Initially, compound databases were prepared, and screening methodologies were optimized. A total of 125 sEH crystals from the PDB were prepared. Records from the vendors were prepared for screening using our CompoundUniqifier [1] tool to standardize and filter datasets for virtual screening (VS). Similarity filtering against co-crystallized sEH ligands reduced compounds to millions, enhancing computational feasibility. Bioactivity data was curated with our SARUniqifier [2] tool. Cross-docking studies using AI and physics-based tools identified proteins best suited for simulations, with heatmaps to visualize the results. Structure-based pharmacophore models were developed. Their statistical analysis led to the selection of the best performing model for VS. Chemical space docking (CSD) campaign was completed for 2 commercial billion scale spaces, with analysis ongoing and while 4 more spaces remaining to be screened. Next steps include molecular dynamics (MD) and experimental validation.
After 3 months, Emine Yekta has achieved the following milestones:
- The compound library of small molecules was reduced to 5,519,235 through PAINS, REOS, and similarity filtering against co-crystallized ligands from sEH crystal structures, optimizing computational feasibility. The bioactivity dataset was refined to 8,040 molecules. HPC-enabled CSD for GalaXi and CHEMriya spaces was completed, and analysis is ongoing to identify top candidates. Future plans include screening the remaining spaces REALspace, AMBrosia, FreedomSpace, and eXplore, expanding the scope of compound exploration. Cross-docking and re-docking studies with AI- and physics-based tools identified reliable protein structures for downstream analyses & heatmaps highlighted top performers. Refined bioactivity data were clustered, actives identified, and decoys generated, which were used to validate pharmacophore models. ROC curves and AUC values confirmed the best-performing pharmacophore models for VS, which were integrated into the screening pipelines.

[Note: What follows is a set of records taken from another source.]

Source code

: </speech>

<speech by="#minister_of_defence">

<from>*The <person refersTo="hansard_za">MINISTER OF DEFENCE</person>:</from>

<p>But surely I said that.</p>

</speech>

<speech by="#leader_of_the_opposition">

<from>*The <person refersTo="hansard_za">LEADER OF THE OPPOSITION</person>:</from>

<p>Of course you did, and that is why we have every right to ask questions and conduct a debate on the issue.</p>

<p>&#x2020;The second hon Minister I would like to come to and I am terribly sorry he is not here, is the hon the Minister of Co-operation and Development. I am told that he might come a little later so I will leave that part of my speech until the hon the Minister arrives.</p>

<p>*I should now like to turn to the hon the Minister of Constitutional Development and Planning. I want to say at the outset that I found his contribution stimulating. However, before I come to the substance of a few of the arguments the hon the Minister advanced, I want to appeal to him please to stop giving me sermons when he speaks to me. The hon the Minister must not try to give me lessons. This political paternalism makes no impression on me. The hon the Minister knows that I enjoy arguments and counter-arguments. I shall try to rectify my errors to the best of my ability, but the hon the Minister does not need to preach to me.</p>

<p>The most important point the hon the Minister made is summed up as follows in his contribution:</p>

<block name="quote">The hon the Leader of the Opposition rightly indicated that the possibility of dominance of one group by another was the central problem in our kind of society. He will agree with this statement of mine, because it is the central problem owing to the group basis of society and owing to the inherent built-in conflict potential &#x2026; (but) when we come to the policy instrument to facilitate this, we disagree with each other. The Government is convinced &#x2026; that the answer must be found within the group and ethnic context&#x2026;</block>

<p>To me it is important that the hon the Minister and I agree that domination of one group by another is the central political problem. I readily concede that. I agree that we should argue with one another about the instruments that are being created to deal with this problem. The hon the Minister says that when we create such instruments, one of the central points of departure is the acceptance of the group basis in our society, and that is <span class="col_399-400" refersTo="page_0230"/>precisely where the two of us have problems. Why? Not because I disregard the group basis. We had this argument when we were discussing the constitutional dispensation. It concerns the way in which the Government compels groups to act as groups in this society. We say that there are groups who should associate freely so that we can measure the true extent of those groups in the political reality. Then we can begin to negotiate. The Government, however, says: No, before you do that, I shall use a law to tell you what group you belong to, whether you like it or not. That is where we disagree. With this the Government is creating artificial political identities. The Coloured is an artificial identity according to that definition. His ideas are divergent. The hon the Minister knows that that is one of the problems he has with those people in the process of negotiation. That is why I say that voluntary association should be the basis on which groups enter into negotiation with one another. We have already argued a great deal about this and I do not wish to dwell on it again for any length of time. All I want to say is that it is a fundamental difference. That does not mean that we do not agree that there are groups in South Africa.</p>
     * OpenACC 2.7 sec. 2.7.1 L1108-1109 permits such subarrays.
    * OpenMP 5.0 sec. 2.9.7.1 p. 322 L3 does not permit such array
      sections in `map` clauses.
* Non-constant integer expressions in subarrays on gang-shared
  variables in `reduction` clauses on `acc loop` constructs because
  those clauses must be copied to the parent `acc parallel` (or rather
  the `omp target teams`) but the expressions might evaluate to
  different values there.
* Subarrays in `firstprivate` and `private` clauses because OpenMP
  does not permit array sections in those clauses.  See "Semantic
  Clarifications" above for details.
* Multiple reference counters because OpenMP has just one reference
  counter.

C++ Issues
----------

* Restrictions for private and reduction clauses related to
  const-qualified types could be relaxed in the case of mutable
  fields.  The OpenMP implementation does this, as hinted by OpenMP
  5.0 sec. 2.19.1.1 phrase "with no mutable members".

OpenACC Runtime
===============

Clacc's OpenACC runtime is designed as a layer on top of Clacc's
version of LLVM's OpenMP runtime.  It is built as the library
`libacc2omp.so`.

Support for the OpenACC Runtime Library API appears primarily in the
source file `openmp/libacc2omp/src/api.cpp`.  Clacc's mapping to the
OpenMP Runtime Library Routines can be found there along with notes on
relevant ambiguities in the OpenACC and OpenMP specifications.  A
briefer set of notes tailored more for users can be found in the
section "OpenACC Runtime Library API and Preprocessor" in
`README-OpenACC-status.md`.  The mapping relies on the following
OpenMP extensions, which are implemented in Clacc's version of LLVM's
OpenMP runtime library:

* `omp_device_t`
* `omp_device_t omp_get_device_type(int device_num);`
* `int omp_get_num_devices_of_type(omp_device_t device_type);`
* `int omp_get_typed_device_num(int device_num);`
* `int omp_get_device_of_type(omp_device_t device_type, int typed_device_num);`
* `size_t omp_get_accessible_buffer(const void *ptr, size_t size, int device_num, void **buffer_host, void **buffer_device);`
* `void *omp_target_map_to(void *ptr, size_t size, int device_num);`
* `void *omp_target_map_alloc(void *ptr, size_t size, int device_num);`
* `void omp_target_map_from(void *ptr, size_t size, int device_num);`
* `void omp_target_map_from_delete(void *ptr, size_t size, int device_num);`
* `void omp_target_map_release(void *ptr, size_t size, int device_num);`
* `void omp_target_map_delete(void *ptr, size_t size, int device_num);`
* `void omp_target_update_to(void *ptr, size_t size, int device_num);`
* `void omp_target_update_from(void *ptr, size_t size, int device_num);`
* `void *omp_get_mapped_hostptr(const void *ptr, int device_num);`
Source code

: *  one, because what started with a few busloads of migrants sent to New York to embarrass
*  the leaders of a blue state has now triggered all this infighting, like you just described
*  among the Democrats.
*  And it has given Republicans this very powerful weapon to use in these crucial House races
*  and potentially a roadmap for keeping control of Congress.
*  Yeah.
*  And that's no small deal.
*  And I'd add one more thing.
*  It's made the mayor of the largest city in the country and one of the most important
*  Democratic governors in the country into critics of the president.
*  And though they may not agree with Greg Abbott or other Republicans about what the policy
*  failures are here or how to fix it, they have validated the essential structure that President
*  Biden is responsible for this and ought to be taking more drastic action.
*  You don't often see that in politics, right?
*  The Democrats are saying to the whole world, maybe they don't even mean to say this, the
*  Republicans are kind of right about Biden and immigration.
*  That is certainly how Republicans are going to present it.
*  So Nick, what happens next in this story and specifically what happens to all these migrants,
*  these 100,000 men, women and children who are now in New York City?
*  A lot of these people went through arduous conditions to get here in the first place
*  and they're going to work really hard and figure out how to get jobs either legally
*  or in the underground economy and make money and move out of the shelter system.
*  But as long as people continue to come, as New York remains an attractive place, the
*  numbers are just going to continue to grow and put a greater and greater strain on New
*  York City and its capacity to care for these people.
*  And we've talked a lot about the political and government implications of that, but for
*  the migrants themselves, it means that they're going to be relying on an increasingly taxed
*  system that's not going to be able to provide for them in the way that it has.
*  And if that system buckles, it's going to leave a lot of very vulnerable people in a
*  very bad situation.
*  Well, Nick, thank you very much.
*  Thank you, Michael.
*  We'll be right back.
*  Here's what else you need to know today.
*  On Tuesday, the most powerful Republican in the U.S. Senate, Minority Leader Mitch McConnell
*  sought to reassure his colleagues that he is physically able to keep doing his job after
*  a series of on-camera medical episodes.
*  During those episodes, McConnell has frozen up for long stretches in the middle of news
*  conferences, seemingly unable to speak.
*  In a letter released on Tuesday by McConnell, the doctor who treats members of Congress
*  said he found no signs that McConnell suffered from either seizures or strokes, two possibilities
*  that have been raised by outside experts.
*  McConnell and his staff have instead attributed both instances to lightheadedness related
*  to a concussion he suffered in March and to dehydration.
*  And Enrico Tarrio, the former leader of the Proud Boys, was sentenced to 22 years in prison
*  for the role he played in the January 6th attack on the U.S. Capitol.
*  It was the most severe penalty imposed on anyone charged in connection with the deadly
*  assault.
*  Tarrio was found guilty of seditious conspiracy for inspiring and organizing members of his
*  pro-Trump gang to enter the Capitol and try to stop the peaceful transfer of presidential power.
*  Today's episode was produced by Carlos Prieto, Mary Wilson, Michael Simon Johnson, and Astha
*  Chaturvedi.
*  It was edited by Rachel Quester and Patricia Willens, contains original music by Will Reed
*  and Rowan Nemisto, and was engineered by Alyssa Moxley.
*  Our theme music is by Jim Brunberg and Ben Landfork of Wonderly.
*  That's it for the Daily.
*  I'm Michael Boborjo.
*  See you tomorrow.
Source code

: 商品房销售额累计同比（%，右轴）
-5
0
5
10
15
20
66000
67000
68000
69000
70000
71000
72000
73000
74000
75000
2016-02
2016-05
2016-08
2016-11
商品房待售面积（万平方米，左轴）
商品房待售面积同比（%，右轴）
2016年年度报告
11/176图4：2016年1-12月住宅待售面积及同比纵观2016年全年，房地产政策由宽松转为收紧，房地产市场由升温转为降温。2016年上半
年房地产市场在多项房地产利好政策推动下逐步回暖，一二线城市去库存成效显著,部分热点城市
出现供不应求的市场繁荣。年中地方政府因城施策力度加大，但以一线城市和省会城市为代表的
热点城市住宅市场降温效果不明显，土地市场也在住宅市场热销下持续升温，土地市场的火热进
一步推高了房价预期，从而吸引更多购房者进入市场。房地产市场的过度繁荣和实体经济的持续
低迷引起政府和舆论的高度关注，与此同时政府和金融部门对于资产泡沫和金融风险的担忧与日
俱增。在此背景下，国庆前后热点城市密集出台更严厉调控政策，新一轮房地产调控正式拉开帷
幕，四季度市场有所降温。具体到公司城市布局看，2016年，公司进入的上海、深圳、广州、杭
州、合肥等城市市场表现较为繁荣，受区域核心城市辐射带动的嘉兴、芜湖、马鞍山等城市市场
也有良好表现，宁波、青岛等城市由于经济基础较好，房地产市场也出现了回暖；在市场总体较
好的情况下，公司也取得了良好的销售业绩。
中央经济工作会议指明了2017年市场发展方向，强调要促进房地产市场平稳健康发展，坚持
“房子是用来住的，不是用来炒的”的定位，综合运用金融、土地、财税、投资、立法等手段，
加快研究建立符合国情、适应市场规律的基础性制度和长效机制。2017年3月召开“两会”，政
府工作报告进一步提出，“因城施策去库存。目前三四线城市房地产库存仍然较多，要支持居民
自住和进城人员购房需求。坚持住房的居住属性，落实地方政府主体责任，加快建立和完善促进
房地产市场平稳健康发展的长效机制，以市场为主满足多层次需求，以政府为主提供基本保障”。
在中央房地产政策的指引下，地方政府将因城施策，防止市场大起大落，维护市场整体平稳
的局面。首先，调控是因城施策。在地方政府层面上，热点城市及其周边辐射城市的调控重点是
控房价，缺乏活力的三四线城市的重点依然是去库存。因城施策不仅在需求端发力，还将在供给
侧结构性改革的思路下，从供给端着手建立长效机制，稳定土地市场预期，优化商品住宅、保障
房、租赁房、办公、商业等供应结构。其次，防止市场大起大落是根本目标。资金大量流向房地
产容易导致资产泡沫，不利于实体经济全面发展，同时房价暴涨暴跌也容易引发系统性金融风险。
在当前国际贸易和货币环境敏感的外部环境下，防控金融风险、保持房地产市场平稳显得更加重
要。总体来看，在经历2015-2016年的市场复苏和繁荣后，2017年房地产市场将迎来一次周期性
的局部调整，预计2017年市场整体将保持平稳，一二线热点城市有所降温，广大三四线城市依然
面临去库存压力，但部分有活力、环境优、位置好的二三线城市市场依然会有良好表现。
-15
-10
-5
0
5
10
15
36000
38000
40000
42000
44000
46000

- The groundwork for Milestone 2 is actively underway, with VS efforts generating a focused list of potential active compounds. The integration of validated pharmacophore models into the workflow has ensured the selection of high-confidence candidates from an initial pool of millions to billions of compounds. Preparations for molecular dynamics (MD) simulations are underway. Protein-ligand complexes will be assembled using the shortlisted active compounds from the VS results. These simulations aim to evaluate the binding stability, interaction dynamics, and conformational flexibility of the complexes. Upon completing the initial MD simulations, data will be analyzed to further refine the selection criteria, ensuring that only the most promising candidates advance to experimental validation. The MD simulation phase is expected to provide critical insights into the molecular behavior of the selected compounds, strengthening their potential as lead candidates.
- Enzyme inhibition and kinetic assays are being optimized using known inhibitors to support in vitro validation. Current efforts focus on establishing robust experimental workflows to ensure accuracy and reproducibility. Additionally, an activity assay method is under development to test compounds identified through VS. Preliminary results indicate an IC50 value of 1 nM at an sEH concentration of 1.2 µg/L. Following the completion of VS and MD simulations, selected compounds will undergo in vitro assays to validate their activity against the target enzyme. This phase will assess their inhibitory potential and elucidate their mechanisms of action. Subsequently, crystallization studies will be conducted by our collaborators at Koç University using Turkish DeLight [3]. References are provided within the attached figure.